*** Opening Data supplied ***

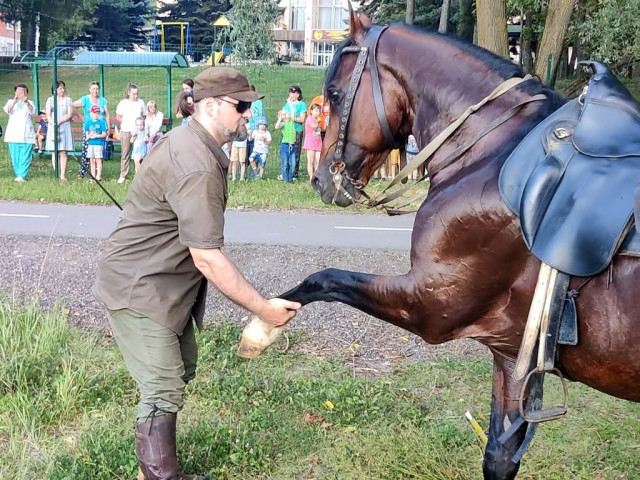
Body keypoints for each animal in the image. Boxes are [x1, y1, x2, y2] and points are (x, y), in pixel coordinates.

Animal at [282, 8, 640, 480]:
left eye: (335, 94)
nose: (321, 179)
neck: (489, 153)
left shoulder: (430, 306)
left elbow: (321, 280)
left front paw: (261, 325)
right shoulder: (512, 356)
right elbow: (499, 457)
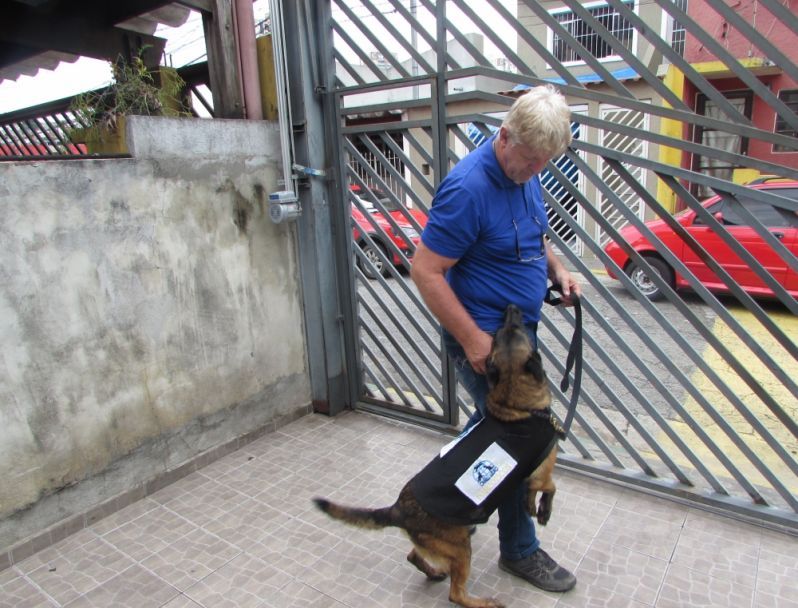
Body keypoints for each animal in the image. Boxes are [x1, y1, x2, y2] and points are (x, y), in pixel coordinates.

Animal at [316, 304, 564, 608]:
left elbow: (530, 492)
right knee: (455, 594)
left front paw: (531, 506)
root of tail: (399, 509)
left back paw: (433, 572)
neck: (513, 399)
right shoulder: (543, 468)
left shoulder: (531, 475)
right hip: (461, 550)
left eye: (501, 334)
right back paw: (481, 601)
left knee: (413, 555)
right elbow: (550, 487)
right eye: (515, 329)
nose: (512, 307)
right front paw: (544, 511)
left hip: (446, 543)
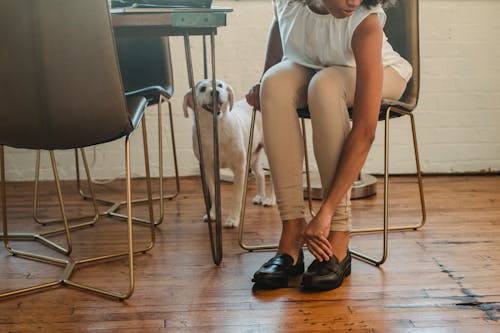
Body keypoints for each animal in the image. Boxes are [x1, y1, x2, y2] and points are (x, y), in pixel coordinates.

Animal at [185, 79, 278, 227]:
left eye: (220, 85)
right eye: (202, 89)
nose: (215, 92)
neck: (216, 130)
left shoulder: (239, 168)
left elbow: (236, 197)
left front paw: (233, 219)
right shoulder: (209, 168)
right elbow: (213, 193)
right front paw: (213, 213)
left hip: (268, 151)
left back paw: (270, 199)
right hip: (252, 155)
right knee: (261, 174)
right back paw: (260, 196)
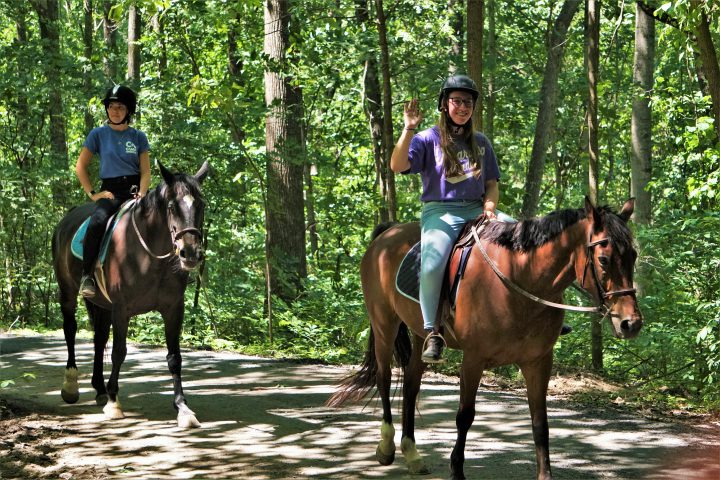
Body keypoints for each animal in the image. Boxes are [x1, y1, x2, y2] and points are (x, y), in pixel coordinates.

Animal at [52, 160, 210, 428]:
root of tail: (67, 218)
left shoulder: (173, 308)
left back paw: (99, 389)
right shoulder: (121, 308)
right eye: (171, 206)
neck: (149, 255)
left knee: (99, 338)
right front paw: (114, 403)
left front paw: (183, 408)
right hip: (68, 292)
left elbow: (174, 357)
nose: (190, 253)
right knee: (70, 330)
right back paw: (71, 385)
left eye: (200, 205)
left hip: (101, 304)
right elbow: (119, 352)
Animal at [330, 198, 644, 480]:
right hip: (384, 324)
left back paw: (413, 454)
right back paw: (386, 447)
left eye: (633, 256)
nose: (630, 323)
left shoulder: (538, 361)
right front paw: (457, 471)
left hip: (420, 335)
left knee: (410, 384)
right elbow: (465, 416)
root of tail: (387, 233)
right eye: (603, 259)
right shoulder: (474, 359)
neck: (522, 280)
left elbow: (540, 423)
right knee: (384, 378)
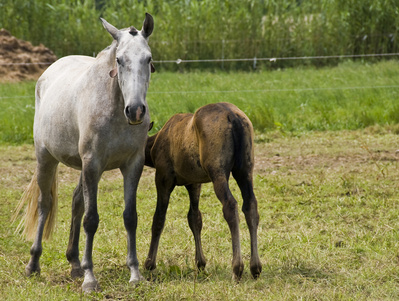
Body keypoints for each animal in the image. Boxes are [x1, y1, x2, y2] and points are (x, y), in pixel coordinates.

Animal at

*** Closing Data supplied ***

- _What you should do_:
Retype the entries above exactly, starting at their first line and ending with the line that holds "right back paw: (386, 447)"; pictures stay out.

- _Exercise output_:
Body keypoints for each animal in the image. Boxes are [x1, y1, x2, y2] and points are (x, y), in pixel coordinates.

Animal at [282, 8, 640, 480]:
left eye: (335, 94)
nose: (321, 179)
neck: (489, 153)
left shoulder: (430, 306)
left elbow: (321, 280)
left front paw: (261, 325)
right shoulder: (512, 356)
right elbow: (499, 457)
Body keypoints for each animal in the image. Boxes are [x1, y1, x2, y2] and points are (x, y), in pixel coordinates.

Animal at [316, 304, 564, 608]:
left elbow: (530, 492)
right knee: (455, 594)
left front paw: (531, 506)
root of tail: (399, 509)
left back paw: (433, 572)
neck: (513, 399)
right shoulder: (543, 468)
left shoulder: (531, 475)
right hip: (461, 550)
left eye: (501, 334)
right back paw: (481, 601)
left knee: (413, 555)
right elbow: (550, 487)
right eye: (515, 329)
nose: (512, 307)
right front paw: (544, 511)
left hip: (446, 543)
Body keypoints for each animal in the image. Boxes are [x1, y1, x2, y2] and points are (x, y), in pixel coordinates.

Animal at [185, 79, 278, 227]:
left eye: (220, 85)
right eye: (202, 89)
nose: (215, 92)
neck: (216, 130)
left shoulder: (239, 168)
left elbow: (236, 197)
left front paw: (233, 219)
right shoulder: (209, 168)
right elbow: (213, 193)
right front paw: (213, 213)
left hip: (268, 151)
left back paw: (270, 199)
right hip: (252, 155)
right knee: (261, 174)
right back paw: (260, 196)
Body keypoints for each animal in the image. Boxes are [x1, y1, x2, y2] and points are (x, y), in pixel coordinates.

Animal at [52, 160, 210, 428]:
root of tail: (67, 218)
left shoulder: (173, 308)
left back paw: (99, 389)
right shoulder: (121, 308)
right eye: (171, 206)
neck: (149, 255)
left knee: (99, 338)
right front paw: (114, 403)
left front paw: (183, 408)
right hip: (68, 292)
left elbow: (174, 357)
nose: (190, 253)
right knee: (70, 330)
right back paw: (71, 385)
left eye: (200, 205)
left hip: (101, 304)
right elbow: (119, 352)
Animal at [330, 198, 644, 480]:
right hip: (384, 324)
left back paw: (413, 454)
right back paw: (386, 447)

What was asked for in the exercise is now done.